# potential endurance horse



## Faustinblack (Aug 16, 2011)

My arabian gelding banged up one of his legs and is out of commission for awhile. So im thinking about conditioning my paint mustang for endurance so I will have a back up and/or something to switch out with.
Poncho is 10-11 and 15 hands. He has a normal trot of 8 mph, without pushing him. What are yalls thoughts?


----------



## Faustinblack (Aug 16, 2011)

Another pic


----------



## 2scicrazed (Apr 7, 2014)

I never know the potential of a horse... Until eight weeks into conditioning when we're up to two 8 mile laps with a break in the middle. That's when I start looking at cardiovascular recovery time and gauging where in the pack they'll be. Then I modify training to strengthen their weaknesses.

So have fun training and see what he can do AFTER he has basic conditioning. After all, any horse can make it up to an LD.
_Posted via Mobile Device_


----------



## 2scicrazed (Apr 7, 2014)

BTW he's a very good looking boy!
_Posted via Mobile Device_


----------



## Faustinblack (Aug 16, 2011)

He's gone on plenty of long trail rides, just never did anything fast like that on him.
_Posted via Mobile Device_


----------



## phantomhorse13 (Feb 18, 2011)

Any sound horse with a decent mind should be able to do a reasonably paced LD. No reason not to start conditioning him assuming he likes being on trail.

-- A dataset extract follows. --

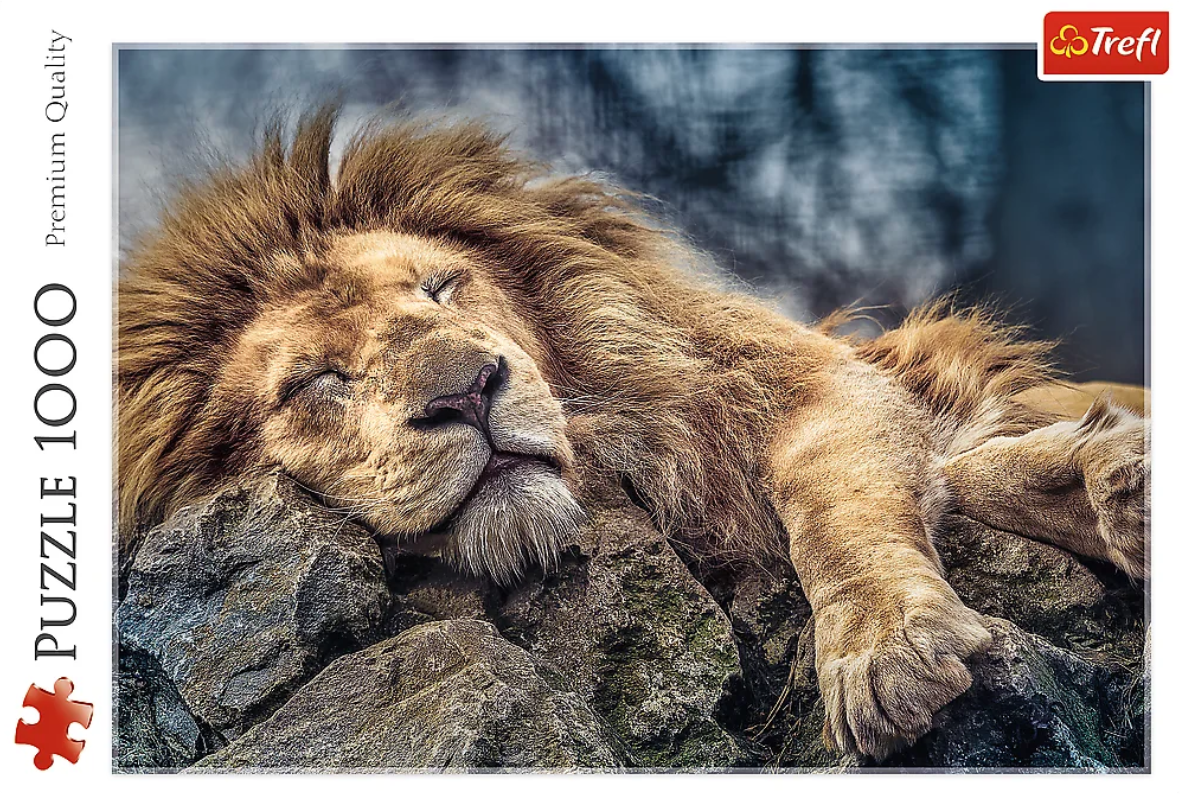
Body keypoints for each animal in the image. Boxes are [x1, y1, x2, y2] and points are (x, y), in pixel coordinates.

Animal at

An 8mph trot is more than enough pace for an LD (you get 12 hours). Nobody expects you to go out and win events in the beginning.


----------



## Faustinblack (Aug 16, 2011)

He likes being on the trail. He just likes to sight see a bit much
_Posted via Mobile Device_


----------



## Yogiwick (Sep 30, 2013)

Does he always stand so close in front?

I like him and think he should be able to do decently.


----------



## Faustinblack (Aug 16, 2011)

Not usually. The neighbors goats were out and they had him acting a little squirrelly
_Posted via Mobile Device_


----------



## 2scicrazed (Apr 7, 2014)

Wait a second! I thought an LD (25-30miles) had around a six hour limit. If it's twelve - then I shouldn't have been over time on my very first ride in '05
_Posted via Mobile Device_


----------



## TheOtherHorse (Aug 5, 2012)

Conditioning would be good for him anyway, even if you decide not to continue in endurance with him. I did several months of conditioning on my husband's ranch bred paint, life happened, haven't actually taken her to a ride yet (and now I have a new horse to focus on, so she may never go), but I think conditioning is good for any sound horse. Better fitness and stronger tendons/ligaments are great for all trail horses!


----------



## greentree (Feb 27, 2013)

phantomhorse13 said:


> Any sound horse with a decent mind should be able to do a reasonably paced LD. No reason not to start conditioning him assuming he likes being on trail.
> 
> An 8mph trot is more than enough pace for an LD (you get 12 hours). Nobody expects you to go out and win events in the beginning.


6 hours in an LD.


----------



## Faustinblack (Aug 16, 2011)

Is a 50, 12 hours?
_Posted via Mobile Device_


----------



## phantomhorse13 (Feb 18, 2011)

greentree said:


> 6 hours in an LD.


Yup, shows I should go back and proof-read my posts! :lol:


----------